Apple did not comment.

Facebook, which launched a series of print and digital ads in December to show its point, deepened its animus during a earnings call with analysts on Wednesday.

“We also see that Apple’s business is increasingly dependent on gaining participation in apps and services against us and other developers,” Facebook chief executive Mark Zuckerberg said during the call. “So Apple has every incentive to use its dominant position on the platform to interfere with the operation of our applications and other applications, which they usually do to prefer theirs.”

Apple CEO Tim Cook broke off hostility on Thursday without mentioning Facebook by name.

“If a company relies on misleading users, on data mining, on options that are not options at all, it doesn’t deserve our praise. It deserves reform,” Cook said at the online-only conference Computer, Privacy and Thursday data protection. “There are too many people still asking the question,‘ How much can we get out of it? “when they have to ask, ‘What are the consequences?’

“What are the consequences of prioritizing conspiracy theories and violent incitement simply because of their high engagement rates? What are the consequences of not only tolerating rewarding content, but undermining public confidence in the vaccines they save?” What are the consequences of seeing thousands of users join extremist groups and therefore perpetuating an algorithm that recommends even more? “

The slow-fire conflict highlights contrasting business approaches: Apple enslaves the philosophy of consumer privacy in which the customer pays for their Internet experience. Facebook, on the other hand, relies on data about its members to fuel its digital advertising business.

Read more: Facebook and Apple incorporate the new technical division

Ironically, a legal showdown between tech titans could hurt them on the antitrust front, as both are being investigated for things they accuse each other of, says Elizabeth Renieris, founding director of Notre Dame-IBM’s technical ethics lab at University of Notre Dame.
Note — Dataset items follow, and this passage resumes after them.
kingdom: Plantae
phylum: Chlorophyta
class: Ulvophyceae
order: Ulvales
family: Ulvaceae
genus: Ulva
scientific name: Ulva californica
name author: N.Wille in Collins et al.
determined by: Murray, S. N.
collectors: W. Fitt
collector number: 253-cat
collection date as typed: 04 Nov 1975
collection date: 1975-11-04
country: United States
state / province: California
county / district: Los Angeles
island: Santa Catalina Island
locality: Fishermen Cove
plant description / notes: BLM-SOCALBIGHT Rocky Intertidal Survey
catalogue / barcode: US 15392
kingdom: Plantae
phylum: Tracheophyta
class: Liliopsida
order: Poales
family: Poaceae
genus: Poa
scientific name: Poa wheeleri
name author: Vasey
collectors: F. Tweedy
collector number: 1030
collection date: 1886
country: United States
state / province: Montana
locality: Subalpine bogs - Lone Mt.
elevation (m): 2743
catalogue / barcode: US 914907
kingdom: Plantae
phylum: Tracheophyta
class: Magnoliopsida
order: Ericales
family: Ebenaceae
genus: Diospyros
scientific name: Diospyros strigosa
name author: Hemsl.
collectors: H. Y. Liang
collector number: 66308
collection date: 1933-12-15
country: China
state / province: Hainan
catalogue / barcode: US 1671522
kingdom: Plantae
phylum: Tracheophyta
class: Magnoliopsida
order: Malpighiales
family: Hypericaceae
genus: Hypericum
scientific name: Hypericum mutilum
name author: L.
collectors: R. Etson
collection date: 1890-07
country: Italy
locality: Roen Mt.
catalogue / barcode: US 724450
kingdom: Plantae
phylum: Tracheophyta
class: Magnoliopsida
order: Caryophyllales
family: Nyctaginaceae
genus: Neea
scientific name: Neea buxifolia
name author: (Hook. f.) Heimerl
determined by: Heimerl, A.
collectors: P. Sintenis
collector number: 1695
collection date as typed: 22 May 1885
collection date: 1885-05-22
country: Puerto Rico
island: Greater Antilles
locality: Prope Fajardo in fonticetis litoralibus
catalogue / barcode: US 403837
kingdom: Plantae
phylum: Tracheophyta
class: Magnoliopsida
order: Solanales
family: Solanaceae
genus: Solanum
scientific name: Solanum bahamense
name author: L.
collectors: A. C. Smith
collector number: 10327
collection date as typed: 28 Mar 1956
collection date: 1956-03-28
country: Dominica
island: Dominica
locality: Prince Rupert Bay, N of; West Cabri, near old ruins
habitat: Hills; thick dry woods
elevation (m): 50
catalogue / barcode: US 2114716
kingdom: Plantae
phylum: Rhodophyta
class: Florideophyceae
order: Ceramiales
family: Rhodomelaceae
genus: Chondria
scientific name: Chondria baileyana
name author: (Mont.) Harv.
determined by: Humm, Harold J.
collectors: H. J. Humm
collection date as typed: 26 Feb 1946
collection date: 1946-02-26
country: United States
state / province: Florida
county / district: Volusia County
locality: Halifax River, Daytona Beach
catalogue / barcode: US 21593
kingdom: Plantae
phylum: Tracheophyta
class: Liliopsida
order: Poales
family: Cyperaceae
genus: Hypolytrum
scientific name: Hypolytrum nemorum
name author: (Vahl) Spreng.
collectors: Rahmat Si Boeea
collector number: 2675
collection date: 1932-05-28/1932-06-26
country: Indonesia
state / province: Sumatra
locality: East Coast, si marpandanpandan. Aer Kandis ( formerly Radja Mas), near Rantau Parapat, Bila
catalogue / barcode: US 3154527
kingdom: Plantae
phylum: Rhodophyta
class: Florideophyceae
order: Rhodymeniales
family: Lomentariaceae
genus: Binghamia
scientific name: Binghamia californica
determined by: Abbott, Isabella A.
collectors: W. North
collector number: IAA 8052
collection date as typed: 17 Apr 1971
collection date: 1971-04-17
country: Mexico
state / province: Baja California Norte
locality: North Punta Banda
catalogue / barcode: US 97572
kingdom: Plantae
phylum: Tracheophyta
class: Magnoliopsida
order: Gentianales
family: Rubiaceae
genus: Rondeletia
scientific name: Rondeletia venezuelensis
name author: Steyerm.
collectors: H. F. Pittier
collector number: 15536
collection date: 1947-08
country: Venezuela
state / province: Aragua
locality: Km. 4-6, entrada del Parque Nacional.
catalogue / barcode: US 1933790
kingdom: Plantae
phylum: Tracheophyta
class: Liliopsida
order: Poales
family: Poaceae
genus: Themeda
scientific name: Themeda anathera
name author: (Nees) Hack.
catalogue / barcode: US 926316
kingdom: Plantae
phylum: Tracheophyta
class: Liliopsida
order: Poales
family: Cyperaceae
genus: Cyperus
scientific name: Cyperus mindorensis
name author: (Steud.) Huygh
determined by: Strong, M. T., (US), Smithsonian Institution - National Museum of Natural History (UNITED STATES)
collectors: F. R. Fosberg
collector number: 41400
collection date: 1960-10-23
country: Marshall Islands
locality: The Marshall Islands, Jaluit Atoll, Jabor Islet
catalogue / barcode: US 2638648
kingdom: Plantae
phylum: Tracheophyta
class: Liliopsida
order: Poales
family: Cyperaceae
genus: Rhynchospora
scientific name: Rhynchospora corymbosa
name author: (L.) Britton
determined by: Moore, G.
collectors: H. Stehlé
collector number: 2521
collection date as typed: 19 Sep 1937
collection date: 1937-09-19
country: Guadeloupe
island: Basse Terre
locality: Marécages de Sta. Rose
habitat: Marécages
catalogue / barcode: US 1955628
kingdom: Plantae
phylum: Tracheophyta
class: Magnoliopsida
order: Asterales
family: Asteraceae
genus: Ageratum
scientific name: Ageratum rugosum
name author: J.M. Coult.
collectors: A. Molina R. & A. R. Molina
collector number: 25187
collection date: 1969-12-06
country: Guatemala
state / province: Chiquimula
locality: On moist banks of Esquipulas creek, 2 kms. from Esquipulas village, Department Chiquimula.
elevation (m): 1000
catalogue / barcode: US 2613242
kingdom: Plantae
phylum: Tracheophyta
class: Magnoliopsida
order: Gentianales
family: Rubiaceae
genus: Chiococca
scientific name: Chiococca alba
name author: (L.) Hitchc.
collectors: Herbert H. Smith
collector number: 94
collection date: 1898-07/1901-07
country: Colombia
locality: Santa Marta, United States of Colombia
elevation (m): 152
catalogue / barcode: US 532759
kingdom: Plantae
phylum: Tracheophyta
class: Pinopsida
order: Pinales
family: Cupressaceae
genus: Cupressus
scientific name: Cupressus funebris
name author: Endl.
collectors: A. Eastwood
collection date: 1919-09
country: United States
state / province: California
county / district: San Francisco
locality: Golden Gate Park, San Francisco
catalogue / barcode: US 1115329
“What this feud shows more than anything is that Facebook and Apple have enormous power to control doors over the market,” he told MarketWatch.

“It demonstrates how much Facebook controls access to customers or audiences through its advertising ecosystem,” Renieris said. “At the same time, the dispute reveals Apple’s ability to mediate access to our personal data through its engineering decisions and policy decisions.”